On August 26, 2016, the Internal Revenue Service announced that its Compliance Assurance Process (CAP) program is no longer accepting applications, which could mark the end of the CAP program as well as the end of the continuous audit program. According to the IRS release:
(i) No new taxpayers will be accepted into the CAP program for the 2017 application season that begins in September 2016.
(ii) Only taxpayers currently in the CAP and Compliance Maintenance phases may submit applications to participate in the CAP program.
(iii) Taxpayers currently in the pre-CAP phase will not be accepted into the CAP phase.
(iv) New Pre-CAP applications will not be accepted.

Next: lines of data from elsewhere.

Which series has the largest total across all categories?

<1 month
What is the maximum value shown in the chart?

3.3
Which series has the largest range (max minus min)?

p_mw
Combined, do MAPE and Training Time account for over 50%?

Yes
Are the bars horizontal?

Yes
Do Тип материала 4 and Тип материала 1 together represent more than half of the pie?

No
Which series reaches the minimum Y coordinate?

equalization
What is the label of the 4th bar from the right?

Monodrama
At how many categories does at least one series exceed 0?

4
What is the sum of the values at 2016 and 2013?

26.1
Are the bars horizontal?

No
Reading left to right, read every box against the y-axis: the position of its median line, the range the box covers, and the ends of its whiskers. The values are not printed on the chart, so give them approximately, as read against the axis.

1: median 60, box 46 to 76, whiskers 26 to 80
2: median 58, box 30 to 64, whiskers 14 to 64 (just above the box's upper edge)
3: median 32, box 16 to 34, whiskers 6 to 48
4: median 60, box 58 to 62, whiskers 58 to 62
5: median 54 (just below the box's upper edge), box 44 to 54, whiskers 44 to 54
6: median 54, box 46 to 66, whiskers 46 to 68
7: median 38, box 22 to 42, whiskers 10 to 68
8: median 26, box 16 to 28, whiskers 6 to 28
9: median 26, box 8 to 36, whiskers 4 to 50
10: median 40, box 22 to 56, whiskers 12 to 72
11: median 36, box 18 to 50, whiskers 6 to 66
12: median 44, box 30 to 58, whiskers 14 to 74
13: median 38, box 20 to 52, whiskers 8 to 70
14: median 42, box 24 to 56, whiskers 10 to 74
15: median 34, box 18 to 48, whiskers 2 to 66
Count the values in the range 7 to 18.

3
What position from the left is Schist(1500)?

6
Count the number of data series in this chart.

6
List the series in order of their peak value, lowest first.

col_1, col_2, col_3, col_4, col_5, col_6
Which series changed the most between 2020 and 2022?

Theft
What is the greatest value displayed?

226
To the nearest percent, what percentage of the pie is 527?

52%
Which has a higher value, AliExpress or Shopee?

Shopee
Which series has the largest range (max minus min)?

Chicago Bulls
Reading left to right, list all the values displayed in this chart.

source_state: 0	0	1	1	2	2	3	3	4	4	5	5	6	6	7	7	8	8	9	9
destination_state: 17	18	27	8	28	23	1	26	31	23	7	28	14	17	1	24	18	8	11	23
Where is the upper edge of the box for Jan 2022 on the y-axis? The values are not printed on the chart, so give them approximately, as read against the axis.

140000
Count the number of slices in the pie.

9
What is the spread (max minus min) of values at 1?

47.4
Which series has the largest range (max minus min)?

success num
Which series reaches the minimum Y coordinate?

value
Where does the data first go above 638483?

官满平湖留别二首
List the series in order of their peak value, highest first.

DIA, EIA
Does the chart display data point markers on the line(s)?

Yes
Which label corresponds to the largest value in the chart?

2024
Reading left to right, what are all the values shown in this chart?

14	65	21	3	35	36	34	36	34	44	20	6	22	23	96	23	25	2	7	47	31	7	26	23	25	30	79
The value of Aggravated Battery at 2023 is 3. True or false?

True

(v) Current Pre-CAP taxpayers may remain in the Pre-CAP phase.
(vi) Taxpayers currently in the CAP phase may be moved into the Compliance Maintenance phase, as appropriate.
CAP began as a pilot program in 2005 with 17 taxpayers and has grown to include 181 taxpayers today. Under CAP, participating taxpayers work collaboratively with an IRS team to identify and resolve potential tax issues before the tax return is filed each year. By eliminating major potential tax issues before filing, taxpayers are generally subject to shorter and narrower post-filing examinations. In 2011, the CAP program became permanent and added the Pre-CAP and Compliance Maintenance phases. The rest of the program has remained relatively unchanged since its inception. The IRS said that CAP assessment was necessary given today’s challenging environment of limited resources and budget constraints as well as the need to evaluate existing programs to ensure they are aligned with LB&I’s strategic vision.
Although the CAP program was a success by any measure, the recent announcement is not a complete shock as senior IRS officials over the past few months have publicly questioned CAP in light of recent shift of LB&I to identify and focus on specific areas of risk.